The decline has been expected for years, but it was always somewhere in the future, Hakan Ekstrom, of the Seattle forestry consulting firm Wood Resources International, said in an interview.

“Now it is actually going to happen,” said Ekstrom, whose firm is one of the event sponsors. “More sawmills will be shut down in British Columbia. The question is, will it be three, four, five or six sawmills? And will it be in the next three, four or five years?”

In four of the seven hardest-hit timber supply areas, B.C. chief forester Diane Nicholls has already reduced the AAC. The most recent, the Merritt Timber Supply Area, was announced in March 2016. The annual harvest was dropped to 1.5 million from 2.4 million cubic metres and will drop again in 2021 to 1.2 million. The economic fallout was felt immediately. In September, Tolko Industries announced it was shutting down its Nicola Valley sawmill, which employed 203 people. The mill’s last day was December 16.

Nussbaum said the chief forester is expected to announce three more reductions in 2017: Quesnel in February-March, Prince George in May-June and Lakes, west of Prince George, in late 2017.

During the beetle infestation, B.C. increased its annual timber harvest to encourage forest companies to salvage dead pine, but the temporary harvest uplifts are now ending. The provincial AAC is hovering around 72.5 million cubic metres a year, roughly where it was before the salvage uplifts. Nussbaum expects 2017 to be the year when it moves below that level.

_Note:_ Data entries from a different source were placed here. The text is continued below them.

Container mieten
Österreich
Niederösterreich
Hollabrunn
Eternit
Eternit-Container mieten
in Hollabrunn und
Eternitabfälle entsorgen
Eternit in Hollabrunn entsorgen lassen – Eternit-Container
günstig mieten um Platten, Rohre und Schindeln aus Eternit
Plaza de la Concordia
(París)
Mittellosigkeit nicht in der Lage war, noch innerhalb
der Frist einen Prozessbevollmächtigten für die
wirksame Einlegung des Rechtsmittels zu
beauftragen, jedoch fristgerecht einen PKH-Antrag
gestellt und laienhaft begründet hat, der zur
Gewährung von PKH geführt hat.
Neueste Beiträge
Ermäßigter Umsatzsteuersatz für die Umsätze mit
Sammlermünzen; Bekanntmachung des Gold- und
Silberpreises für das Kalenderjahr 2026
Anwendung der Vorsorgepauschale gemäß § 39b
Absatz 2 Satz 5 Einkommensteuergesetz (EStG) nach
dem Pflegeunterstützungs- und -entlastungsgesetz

The decline in the B.C. timber supply was one of only two major clouds on an otherwise sunny forecast for the forest products sector in 2017. The sunny side is that U.S. housing starts are steadily climbing and the Chinese lumber market remains reasonably sound, which is positive for Canadian exporters.

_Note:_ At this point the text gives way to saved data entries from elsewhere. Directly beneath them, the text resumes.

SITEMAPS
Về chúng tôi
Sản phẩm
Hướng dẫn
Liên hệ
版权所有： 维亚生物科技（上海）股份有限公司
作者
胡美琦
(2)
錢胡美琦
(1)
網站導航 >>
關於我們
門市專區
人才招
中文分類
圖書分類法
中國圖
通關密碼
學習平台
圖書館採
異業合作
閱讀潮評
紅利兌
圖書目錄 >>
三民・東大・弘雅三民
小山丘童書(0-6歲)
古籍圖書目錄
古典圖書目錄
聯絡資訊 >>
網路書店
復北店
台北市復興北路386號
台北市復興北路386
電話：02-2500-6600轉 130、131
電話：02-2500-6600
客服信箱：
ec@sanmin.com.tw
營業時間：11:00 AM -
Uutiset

The second cloud in the forecast, however, is the softwood lumber dispute, which is causing uncertainty on both sides of the border.

“The focus of the conference is to look forward, and probably the biggest issue is the lumber dispute and what will come out of it,” Ekstrom said. “Whether you are on the U.S. side or the Canadian side, that issue will determine how good this year will be. The more restrictions, the more difficult it will be for Canadian exporters to sell into the U.S. market, but the better it will be for the U.S. sawmills. And vice versa. If there is not a dramatic change in how Canadians can sell lumber into the U.S., it will have less impact on U.S. sawmills, so it’s a big issue to American mills as well.”

Nussbaum said the lumber dispute worsens the economic impact of the timber supply forecasts, because duties or quotas could devalue the remaining salvage wood.